Work instructions
Every entry that follows is to be set down exactly, with its pictures omitted.

(Items from a dataset)
= = = =
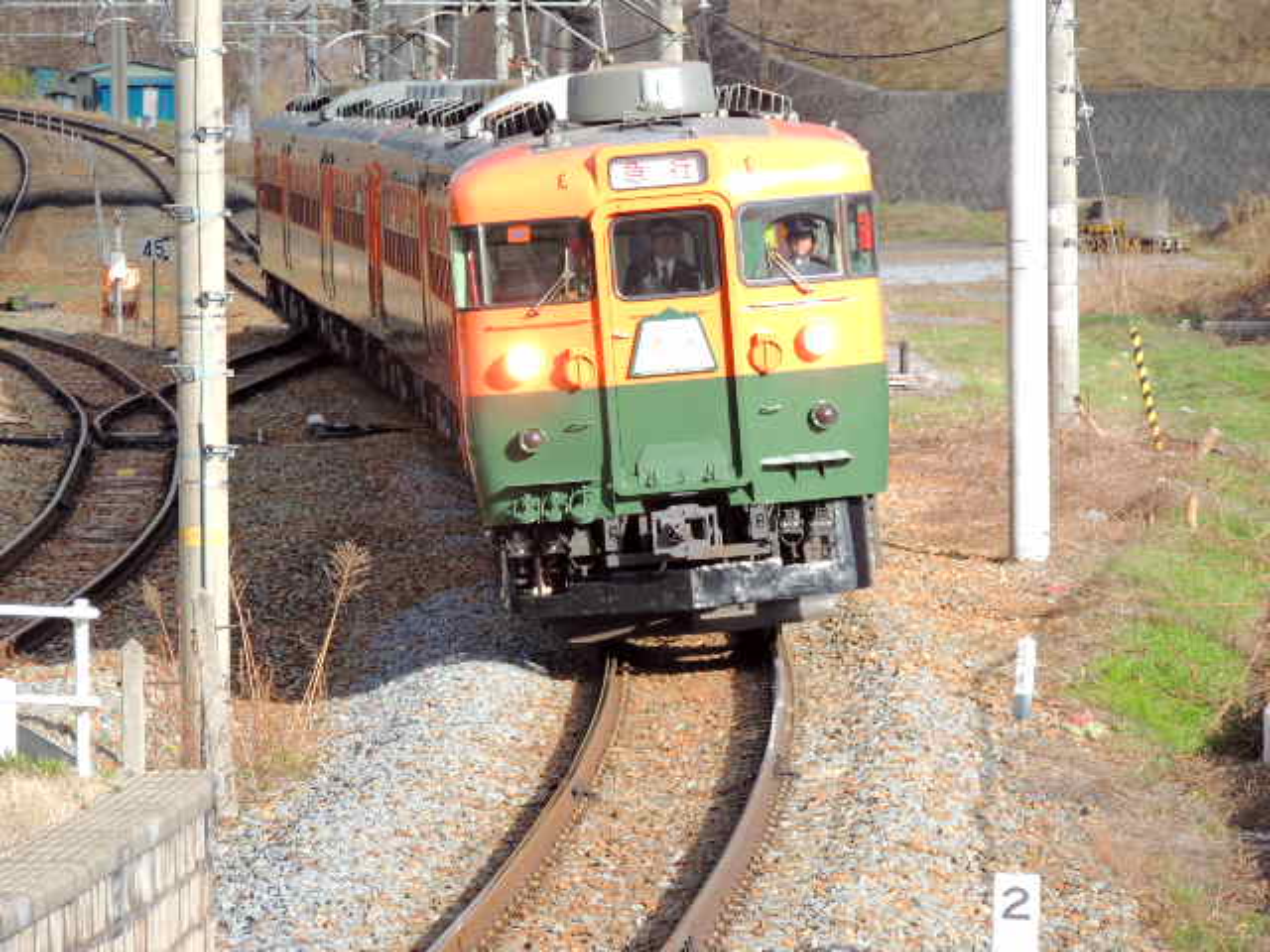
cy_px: 476
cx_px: 635
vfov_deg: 4.6
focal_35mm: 325
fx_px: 11924
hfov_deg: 6.1
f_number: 4.8
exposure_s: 1/200
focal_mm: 57.9
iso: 100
= = = =
Response to this exercise
cy_px: 476
cx_px: 635
vfov_deg: 4.6
focal_35mm: 325
fx_px: 11924
hfov_deg: 6.1
f_number: 4.8
exposure_s: 1/200
focal_mm: 57.9
iso: 100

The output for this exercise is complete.